So for the eta in the pi 0 system, you actually get a matrix. So M squared is a matrix. So for example, for the pi 0, it was just M up plus Md. But then once you're in SU(3), there's actually a mixing term. And there's like an M up minus M down term here that is mixing between, and then same thing over here.
So the etas and the pi 0s actually are mixing. And there's something in this n tree. And the mixing is isospin violating in the sense that it's M up minus M down. So it's a small effect, but this is something that you can predict from chiral Lagrangian, something about because is describes isospin violating effects from the quark masses.
So the reason that I mention that is because, often when you do calculations, keeping track of Mu's, Md's, and Ms's all as separate independent parameters is a little much. And so you want to make an approximation. And so if you make an approximation that ignores isospin violation-- so we often ignore isospin violation. Isospin violation is very small.
And if you remember, for the SU(3) case, you're expanding in Ms over lambda QCD or Mk over lambda chi. So it's not a great expansion. You have something like a third.

- **DATASET CONTENT**
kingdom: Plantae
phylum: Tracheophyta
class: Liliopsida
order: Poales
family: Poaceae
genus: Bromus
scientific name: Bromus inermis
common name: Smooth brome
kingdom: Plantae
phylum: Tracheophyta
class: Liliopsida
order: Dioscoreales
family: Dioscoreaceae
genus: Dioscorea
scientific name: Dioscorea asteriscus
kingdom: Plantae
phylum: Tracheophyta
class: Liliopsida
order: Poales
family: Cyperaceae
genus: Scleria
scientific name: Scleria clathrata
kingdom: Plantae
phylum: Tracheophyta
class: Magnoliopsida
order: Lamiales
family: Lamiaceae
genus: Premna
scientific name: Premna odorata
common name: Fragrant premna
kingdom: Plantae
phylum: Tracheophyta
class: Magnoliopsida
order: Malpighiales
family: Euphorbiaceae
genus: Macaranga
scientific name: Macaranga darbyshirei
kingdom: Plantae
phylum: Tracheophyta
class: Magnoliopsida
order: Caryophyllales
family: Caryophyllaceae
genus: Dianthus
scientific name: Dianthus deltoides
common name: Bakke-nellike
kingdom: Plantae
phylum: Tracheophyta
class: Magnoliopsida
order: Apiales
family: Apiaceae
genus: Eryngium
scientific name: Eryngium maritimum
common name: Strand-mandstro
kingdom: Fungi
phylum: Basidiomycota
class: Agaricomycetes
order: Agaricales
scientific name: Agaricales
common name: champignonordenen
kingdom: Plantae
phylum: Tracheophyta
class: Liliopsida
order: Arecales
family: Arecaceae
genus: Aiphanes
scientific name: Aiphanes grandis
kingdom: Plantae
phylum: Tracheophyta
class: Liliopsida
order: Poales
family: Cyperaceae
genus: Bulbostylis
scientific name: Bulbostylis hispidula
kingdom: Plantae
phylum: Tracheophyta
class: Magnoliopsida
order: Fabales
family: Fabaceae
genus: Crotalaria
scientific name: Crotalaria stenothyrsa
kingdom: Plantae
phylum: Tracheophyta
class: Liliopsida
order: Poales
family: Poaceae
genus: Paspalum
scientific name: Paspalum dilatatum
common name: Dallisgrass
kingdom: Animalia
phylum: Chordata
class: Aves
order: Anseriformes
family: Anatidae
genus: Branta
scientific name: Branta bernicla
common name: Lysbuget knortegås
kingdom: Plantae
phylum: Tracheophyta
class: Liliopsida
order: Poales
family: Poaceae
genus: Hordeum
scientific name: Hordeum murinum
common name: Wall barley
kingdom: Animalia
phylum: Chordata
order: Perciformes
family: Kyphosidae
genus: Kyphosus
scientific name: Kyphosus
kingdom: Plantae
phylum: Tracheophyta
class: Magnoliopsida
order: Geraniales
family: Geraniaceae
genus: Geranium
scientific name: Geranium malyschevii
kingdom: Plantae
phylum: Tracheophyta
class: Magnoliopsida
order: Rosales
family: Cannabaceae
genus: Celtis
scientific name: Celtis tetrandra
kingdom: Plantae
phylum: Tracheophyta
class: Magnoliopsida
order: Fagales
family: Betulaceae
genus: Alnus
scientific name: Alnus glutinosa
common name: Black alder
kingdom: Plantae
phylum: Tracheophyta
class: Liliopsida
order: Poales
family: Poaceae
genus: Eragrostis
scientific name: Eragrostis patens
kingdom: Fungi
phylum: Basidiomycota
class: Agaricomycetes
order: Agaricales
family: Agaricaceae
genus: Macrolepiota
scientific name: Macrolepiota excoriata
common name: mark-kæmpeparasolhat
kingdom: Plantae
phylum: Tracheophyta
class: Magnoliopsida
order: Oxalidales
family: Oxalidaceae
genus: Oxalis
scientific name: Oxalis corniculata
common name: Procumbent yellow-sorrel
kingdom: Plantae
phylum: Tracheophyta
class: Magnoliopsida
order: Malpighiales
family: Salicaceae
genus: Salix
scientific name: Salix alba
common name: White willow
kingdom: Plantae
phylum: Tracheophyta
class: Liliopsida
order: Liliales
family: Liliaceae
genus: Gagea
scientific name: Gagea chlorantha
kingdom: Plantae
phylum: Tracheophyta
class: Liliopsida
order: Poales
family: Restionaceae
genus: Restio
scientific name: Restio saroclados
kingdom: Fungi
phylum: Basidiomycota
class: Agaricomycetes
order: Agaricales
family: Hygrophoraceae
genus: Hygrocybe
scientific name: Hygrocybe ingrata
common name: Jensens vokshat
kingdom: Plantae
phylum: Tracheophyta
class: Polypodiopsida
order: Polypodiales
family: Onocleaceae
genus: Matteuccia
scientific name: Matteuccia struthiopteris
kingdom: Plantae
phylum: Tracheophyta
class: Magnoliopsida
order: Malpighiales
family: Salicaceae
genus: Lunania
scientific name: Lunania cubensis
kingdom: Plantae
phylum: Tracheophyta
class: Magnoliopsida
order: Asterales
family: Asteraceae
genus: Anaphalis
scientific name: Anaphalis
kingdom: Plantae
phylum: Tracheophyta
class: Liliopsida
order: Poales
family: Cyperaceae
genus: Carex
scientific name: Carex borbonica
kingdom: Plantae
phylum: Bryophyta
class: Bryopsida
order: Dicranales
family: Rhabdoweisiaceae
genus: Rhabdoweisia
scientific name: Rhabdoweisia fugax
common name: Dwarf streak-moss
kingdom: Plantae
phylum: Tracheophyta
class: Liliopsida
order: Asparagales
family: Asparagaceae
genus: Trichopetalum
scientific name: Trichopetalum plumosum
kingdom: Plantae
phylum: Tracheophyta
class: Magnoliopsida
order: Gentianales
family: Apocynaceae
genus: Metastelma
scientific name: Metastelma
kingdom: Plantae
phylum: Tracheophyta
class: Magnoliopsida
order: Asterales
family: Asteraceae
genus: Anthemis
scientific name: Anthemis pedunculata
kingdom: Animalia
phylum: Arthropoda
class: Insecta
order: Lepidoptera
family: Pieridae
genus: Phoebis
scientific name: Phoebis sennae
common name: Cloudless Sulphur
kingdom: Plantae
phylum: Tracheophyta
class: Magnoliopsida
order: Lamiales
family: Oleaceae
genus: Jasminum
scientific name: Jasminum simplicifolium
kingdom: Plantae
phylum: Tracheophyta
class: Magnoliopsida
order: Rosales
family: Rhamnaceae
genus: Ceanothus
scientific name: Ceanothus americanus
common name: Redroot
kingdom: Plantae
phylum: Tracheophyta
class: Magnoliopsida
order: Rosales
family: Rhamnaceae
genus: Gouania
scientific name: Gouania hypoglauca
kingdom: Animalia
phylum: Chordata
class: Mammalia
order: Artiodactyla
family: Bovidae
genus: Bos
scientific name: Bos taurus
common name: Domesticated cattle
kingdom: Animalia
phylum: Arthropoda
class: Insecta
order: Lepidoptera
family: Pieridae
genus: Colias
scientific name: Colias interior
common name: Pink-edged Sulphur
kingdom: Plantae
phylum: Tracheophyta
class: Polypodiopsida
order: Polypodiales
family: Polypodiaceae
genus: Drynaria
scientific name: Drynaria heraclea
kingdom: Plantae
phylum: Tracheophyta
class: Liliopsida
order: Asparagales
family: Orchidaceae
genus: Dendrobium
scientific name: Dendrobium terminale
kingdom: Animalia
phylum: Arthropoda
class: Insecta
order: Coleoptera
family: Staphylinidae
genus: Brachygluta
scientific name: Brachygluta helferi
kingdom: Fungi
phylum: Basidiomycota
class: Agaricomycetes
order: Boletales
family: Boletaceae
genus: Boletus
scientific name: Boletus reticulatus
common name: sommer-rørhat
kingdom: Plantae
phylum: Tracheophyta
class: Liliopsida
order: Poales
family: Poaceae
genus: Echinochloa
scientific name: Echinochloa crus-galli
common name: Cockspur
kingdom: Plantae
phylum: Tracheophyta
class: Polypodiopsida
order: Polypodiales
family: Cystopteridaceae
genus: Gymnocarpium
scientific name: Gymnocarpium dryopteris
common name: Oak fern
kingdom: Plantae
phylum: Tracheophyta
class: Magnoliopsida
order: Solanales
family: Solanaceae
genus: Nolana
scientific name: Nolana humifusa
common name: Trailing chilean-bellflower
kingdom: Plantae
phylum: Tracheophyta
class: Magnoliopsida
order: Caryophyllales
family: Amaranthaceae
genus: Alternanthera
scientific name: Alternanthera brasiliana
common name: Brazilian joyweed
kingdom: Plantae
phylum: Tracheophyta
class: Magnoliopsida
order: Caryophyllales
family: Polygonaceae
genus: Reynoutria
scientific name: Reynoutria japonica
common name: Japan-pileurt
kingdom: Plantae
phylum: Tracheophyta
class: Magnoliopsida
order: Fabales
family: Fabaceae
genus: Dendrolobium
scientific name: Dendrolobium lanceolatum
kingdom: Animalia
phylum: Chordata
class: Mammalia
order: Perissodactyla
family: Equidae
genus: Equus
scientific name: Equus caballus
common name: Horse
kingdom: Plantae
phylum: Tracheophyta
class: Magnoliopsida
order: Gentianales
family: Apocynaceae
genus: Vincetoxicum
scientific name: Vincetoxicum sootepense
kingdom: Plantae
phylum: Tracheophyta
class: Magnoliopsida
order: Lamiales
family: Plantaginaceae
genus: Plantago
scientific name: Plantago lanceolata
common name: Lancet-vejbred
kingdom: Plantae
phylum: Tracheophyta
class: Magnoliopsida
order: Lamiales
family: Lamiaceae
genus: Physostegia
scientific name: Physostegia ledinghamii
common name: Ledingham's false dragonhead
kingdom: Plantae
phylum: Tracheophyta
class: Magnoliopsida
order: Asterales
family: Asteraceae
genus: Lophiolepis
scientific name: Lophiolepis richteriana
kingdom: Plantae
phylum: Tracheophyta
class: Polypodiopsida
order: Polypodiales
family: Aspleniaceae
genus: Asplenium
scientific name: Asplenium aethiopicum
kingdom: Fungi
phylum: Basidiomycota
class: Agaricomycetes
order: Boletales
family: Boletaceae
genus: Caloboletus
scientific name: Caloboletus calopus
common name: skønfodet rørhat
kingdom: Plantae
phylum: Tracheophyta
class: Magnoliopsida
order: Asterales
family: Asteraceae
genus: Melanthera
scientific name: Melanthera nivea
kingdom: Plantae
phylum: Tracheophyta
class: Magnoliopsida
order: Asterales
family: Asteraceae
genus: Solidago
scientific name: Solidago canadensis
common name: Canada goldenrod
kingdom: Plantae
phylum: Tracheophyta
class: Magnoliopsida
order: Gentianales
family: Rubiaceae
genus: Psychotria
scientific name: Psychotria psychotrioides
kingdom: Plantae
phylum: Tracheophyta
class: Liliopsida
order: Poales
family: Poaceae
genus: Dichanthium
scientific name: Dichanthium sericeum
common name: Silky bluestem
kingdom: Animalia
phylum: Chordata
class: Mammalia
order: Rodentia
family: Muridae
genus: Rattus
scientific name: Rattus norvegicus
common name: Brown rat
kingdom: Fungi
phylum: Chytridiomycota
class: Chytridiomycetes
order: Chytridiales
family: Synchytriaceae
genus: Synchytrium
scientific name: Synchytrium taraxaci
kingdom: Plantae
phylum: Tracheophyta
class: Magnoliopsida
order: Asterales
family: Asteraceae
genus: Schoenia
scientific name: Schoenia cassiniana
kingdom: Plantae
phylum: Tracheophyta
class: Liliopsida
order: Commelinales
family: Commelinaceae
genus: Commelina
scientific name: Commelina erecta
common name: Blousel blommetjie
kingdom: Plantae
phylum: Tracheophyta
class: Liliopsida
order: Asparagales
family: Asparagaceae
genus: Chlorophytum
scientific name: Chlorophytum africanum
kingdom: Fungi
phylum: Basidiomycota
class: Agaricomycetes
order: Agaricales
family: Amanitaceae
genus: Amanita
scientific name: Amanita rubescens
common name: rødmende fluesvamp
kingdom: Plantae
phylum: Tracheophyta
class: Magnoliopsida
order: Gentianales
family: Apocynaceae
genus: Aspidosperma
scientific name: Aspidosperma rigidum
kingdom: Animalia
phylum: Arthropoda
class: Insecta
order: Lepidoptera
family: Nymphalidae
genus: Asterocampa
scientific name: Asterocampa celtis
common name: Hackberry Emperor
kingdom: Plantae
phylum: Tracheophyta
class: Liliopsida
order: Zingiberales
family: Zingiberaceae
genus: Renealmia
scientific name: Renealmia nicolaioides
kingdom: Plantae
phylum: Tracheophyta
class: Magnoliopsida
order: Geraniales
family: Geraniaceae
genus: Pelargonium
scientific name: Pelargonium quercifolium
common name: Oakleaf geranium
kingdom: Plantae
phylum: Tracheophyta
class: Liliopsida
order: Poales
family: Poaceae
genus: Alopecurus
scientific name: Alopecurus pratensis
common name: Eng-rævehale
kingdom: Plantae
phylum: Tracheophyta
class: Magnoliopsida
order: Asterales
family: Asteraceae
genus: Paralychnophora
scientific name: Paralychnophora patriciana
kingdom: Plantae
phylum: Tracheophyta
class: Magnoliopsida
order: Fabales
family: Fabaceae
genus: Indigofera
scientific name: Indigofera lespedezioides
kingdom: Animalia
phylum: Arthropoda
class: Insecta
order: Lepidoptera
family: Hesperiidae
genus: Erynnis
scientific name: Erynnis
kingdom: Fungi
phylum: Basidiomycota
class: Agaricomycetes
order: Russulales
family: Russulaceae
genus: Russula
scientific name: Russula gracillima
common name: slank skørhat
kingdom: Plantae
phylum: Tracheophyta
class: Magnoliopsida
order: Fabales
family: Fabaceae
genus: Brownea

- **YOUR TASKS**
(A) Based on the lecture excerpt on pion–eta mixing, why do calculations often ignore isospin violation? Answer in one to three sentences.
(B) Pick up the lecture excerpt on pion–eta mixing after its last sentence and keep going.

- **TASK-BY-TASK OUTPUTS**
(A) Treating the up, down, and strange quark masses as three separate independent parameters is often too much to keep track of, so an approximation is useful. Ignoring isospin violation is a reasonable approximation because isospin violation is very small.

(B)
So ignoring isospin is perfectly valid if you're expanding in a third. So basically, because there is a hierarchy between the strange quark mass and the down and the up, you want to focus on places where you get the largest corrections. And one way of making an approximation that allows you to do that is to ignore isospin and take Mu equal to Md.
So if we take Mu at Md to be some M hat-- which if you want an exact definition, you could say it's the average. And you'd drop the difference. And then you can think of the strange quark mass as being somewhat bigger than M hat.
That's an approximation that you can use on your problem set, for example. So let me write out here with all the terms in the chiral Lagrangian is. And I'll do it for a case where we include in our chiral Lagrangian one other type of coupling, which is this left-handed current that we talked about last time.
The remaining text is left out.